Gpt 5.2 is the latest from OAI and it shows. In our internal benchmarks at Dot it achieved SOTA, but we probably won’t use it.
A bit about the benchmark :
At dot we really care about how good an LLM can write a sql query. But it is equally important that the LLM doesn’t write a query assuming a bunch of stuff it doesn’t know. Hence this benchmark rewards LLMs for asking the right clarifying questions ( when data is not sufficient ).
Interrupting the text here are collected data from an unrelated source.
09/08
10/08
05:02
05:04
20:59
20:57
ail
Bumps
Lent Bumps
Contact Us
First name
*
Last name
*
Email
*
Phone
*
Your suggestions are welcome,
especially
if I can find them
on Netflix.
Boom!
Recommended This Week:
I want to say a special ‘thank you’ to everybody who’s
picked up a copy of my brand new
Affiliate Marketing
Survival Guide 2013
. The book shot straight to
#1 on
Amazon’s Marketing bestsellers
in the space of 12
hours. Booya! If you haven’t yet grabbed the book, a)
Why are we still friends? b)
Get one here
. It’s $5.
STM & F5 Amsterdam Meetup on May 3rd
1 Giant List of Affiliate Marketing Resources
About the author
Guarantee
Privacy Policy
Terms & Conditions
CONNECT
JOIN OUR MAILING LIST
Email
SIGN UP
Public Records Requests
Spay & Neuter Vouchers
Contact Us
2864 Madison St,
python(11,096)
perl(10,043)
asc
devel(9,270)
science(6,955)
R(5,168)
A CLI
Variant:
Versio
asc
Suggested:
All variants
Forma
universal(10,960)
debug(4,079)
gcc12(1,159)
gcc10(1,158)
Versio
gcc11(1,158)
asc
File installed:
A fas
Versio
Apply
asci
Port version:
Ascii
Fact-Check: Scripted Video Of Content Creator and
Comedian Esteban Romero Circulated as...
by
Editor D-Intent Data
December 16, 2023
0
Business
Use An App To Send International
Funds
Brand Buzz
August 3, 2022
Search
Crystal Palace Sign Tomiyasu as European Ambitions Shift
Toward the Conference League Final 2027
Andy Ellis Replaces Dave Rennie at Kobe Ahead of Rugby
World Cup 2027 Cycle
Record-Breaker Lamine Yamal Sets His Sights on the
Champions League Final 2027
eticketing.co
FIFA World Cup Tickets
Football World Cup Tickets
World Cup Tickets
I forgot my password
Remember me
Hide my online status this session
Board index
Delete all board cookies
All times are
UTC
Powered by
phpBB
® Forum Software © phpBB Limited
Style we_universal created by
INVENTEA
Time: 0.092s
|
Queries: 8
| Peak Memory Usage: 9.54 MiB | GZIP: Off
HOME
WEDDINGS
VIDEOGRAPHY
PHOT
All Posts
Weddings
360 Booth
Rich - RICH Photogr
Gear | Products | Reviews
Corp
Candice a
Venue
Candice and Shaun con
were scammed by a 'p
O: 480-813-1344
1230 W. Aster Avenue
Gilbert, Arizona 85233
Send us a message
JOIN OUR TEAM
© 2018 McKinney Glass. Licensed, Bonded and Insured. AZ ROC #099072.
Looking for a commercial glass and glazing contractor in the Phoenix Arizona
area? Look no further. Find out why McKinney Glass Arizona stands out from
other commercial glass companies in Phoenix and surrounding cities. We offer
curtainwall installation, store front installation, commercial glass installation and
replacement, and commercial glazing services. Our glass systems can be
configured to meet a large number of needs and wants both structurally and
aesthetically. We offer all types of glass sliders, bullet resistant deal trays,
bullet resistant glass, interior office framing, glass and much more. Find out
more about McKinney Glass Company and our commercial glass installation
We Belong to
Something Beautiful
We have tried mimicking real world usage and have been using this internally for quite some while even though this is our fist time releasing any data.
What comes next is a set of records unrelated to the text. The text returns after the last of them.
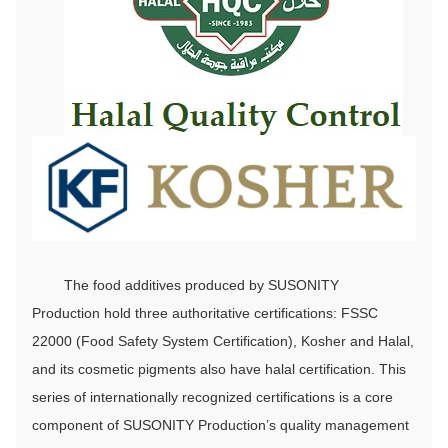
The food additives produced by SUSONITY
Production hold three authoritative certifications: FSSC
22000 (Food Safety System Certification), Kosher and Halal,
and its cosmetic pigments also have halal certification. This
series of internationally recognized certifications is a core
component of SUSONITY Production’s quality management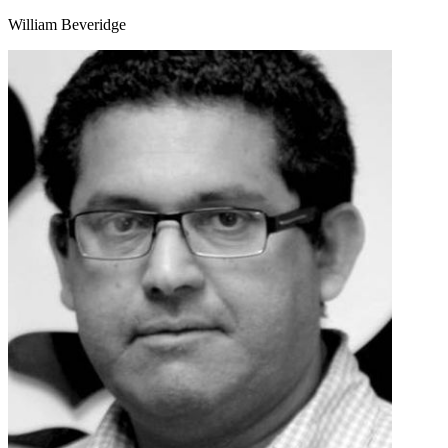
William Beveridge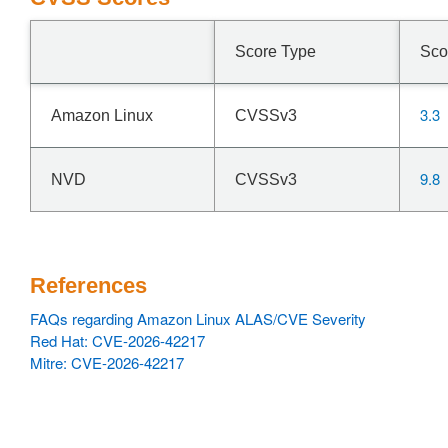
Score Type
Sco
3.3
Amazon Linux
CVSSv3
9.8
NVD
CVSSv3
References
FAQs regarding Amazon Linux ALAS/CVE Severity
Red Hat: CVE-2026-42217
Mitre: CVE-2026-42217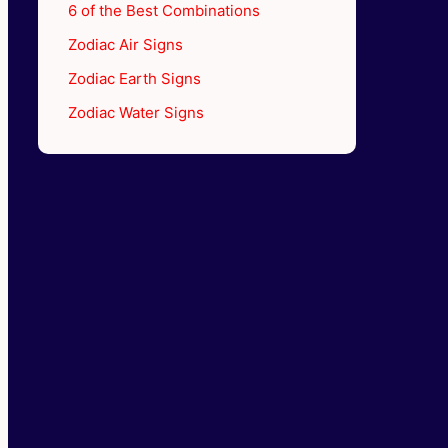
6 of the Best Combinations
Zodiac Air Signs
Zodiac Earth Signs
Zodiac Water Signs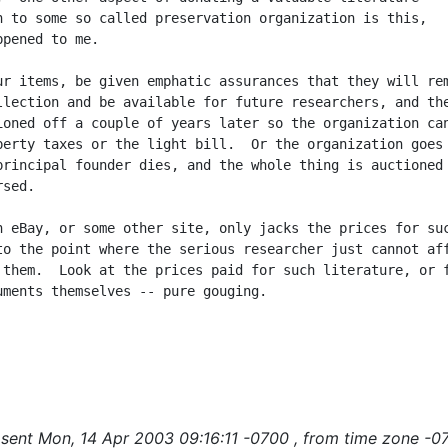
n to some so called preservation organization is this,

pened to me.

ur items, be given emphatic assurances that they will rem
llection and be available for future researchers, and the
ioned off a couple of years later so the organization can
perty taxes or the light bill.  Or the organization goes 
principal founder dies, and the whole thing is auctioned 
sed.

n eBay, or some other site, only jacks the prices for suc
to the point where the serious researcher just cannot aff
 them.  Look at the prices paid for such literature, or f
uments themselves -- pure gouging.

sent Mon, 14 Apr 2003 09:16:11 -0700 , from time zone -0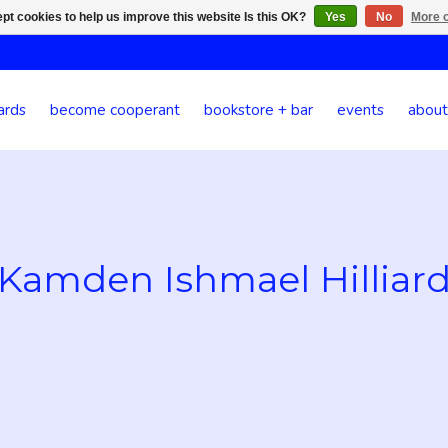
pt cookies to help us improve this website Is this OK?
Yes
No
More o
ards
become cooperant
bookstore + bar
events
about
Kamden Ishmael Hilliar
Inspired from chess this benchmark measures how good an LLM is compared to another. The baseline we use right now is shown below

These Elos were decided by a sort of Round Robin match-up where we pit these models against each other. Few things to note here:
The idea is to run all new models against these anchor models. and so we ran gpt-5.2 with medium reasoning and here are the results

Overall: 57 wins, 15 losses, 8 ties across 80 matches (71.25% win rate)
This puts Gpt 5.2 with an impressive Elo of 1207
Here are some things we noted about this new model
- Patterns the judges rewarded:
NULLIF(denominator, 0) -- division by zero protection
COALESCE(field, 'Unknown') -- NULL handling
LOOKUP('field', 'value') -- flexible matching vs exact stringsIf its so good why are we hesitant on switching ?- SPEED or the lack there of.
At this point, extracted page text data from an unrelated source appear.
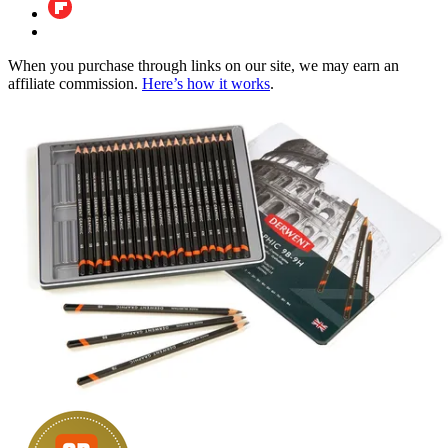
When you purchase through links on our site, we may earn an
affiliate commission.
Here’s how it works
.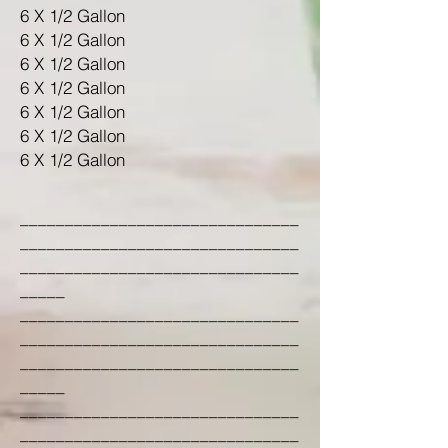
6 X 1/2 Gallon
6 X 1/2 Gallon
6 X 1/2 Gallon
6 X 1/2 Gallon
6 X 1/2 Gallon
6 X 1/2 Gallon
6 X 1/2 Gallon
_______________________________
_______________________________
_______________________________
_____
_______________________________
_______________________________
_______________________________
_____
_______________________________
_______________________________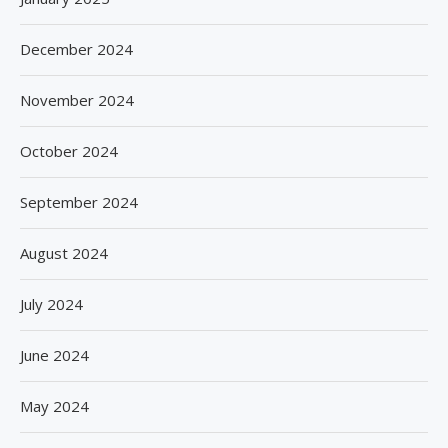
December 2024
November 2024
October 2024
September 2024
August 2024
July 2024
June 2024
May 2024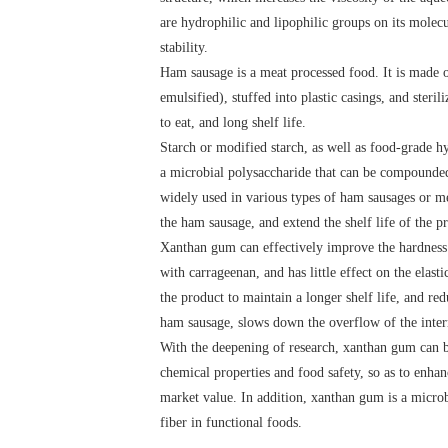
are hydrophilic and lipophilic groups on its molec
stability.
Ham sausage is a meat processed food. It is made of
emulsified), stuffed into plastic casings, and steri
to eat, and long shelf life.
Starch or modified starch, as well as food-grade hy
a microbial polysaccharide that can be compounded 
widely used in various types of ham sausages or me
the ham sausage, and extend the shelf life of the p
Xanthan gum can effectively improve the hardness 
with carrageenan, and has little effect on the elas
the product to maintain a longer shelf life, and re
ham sausage, slows down the overflow of the interna
With the deepening of research, xanthan gum can be 
chemical properties and food safety, so as to enhanc
market value. In addition, xanthan gum is a microbi
fiber in functional foods.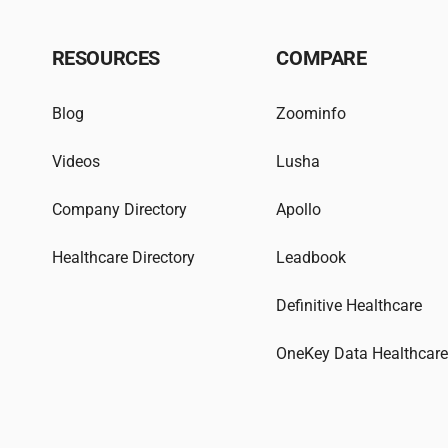
RESOURCES
COMPARE
Blog
Zoominfo
Videos
Lusha
Company Directory
Apollo
Healthcare Directory
Leadbook
Definitive Healthcare
OneKey Data Healthcar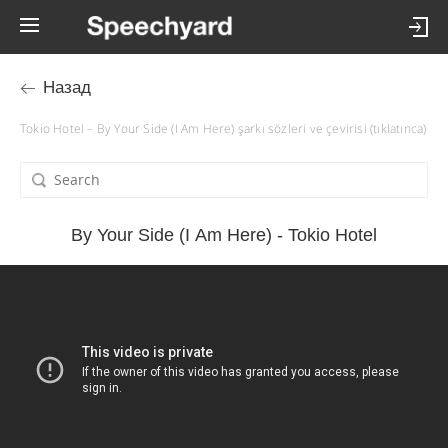
Назад
Tokio Hotel – By Your Side (I Am Here) şarkı sözleri ve çevirisi (tıklatınca)
By Your Side (I Am Here) - Tokio Hotel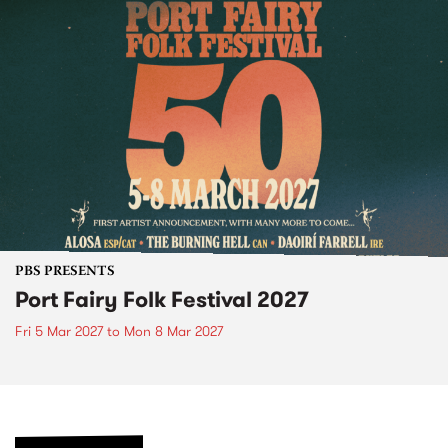
PBS PRESENTS
Port Fairy Folk Festival 2027
Fri 5 Mar 2027
to
Mon 8 Mar 2027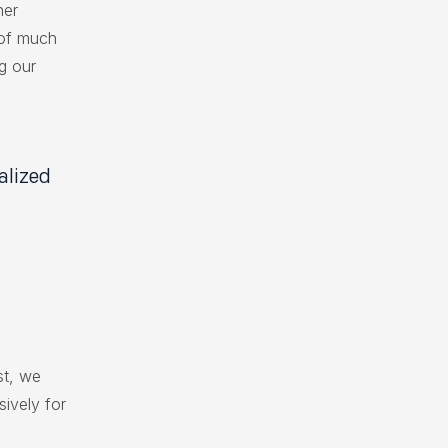
her
 of much
g our
alized
st, we
sively for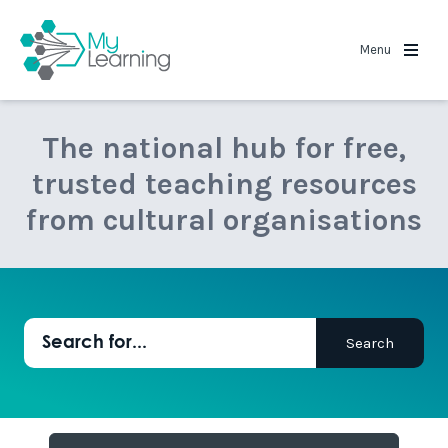
MyLearning
Menu
The national hub for free,
trusted teaching resources
from cultural organisations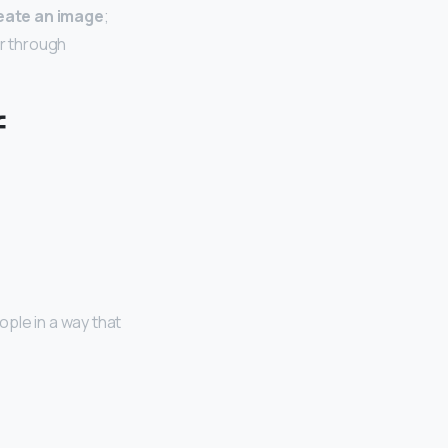
eate an image
;
or through
f
ple in a way that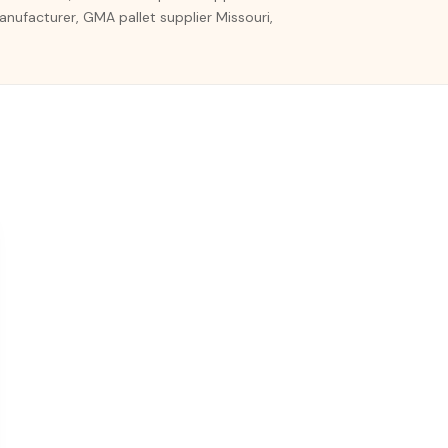
 manufacturer, GMA pallet supplier Missouri,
As you can see gpt 5.2 is the slowest on our benchmark taking 40 seconds on avergae !! that is almost 25% slower than gpt 5.1 !!
For a good user experience we have found that speed is as important as intelligence.
One notable thing here is how ridiculously fast o3 has become. Maybe this is due to the lowered demand ?
While we are here, one more thing I kind of hate about OpenAI right now is just how many models they have ! Even as someone who works with models all day it still confuses me. Gpt 5.2, gpt 5 nano, gpt 5 mini, gpt 5, gpt 5 .2 pro, gpt 5.1 codex, gpt 5.1 codex mini, gpt 5.1 codex max — like huh ?? This list is not even complete ! It does not even consider all the permutations with the reasoning effort . If you go to https://platform.openai.com/docs/models/ it is INASANEE !! I know that OAI has become synonymous with how bad their naming is but guys pleasee !! at least` make the names somewhat different so that I don’t have to go visit your model page 50 times a week.
We hope to run this benchmark and release the numbers on all new models that come out. Any feedback is much appreciated.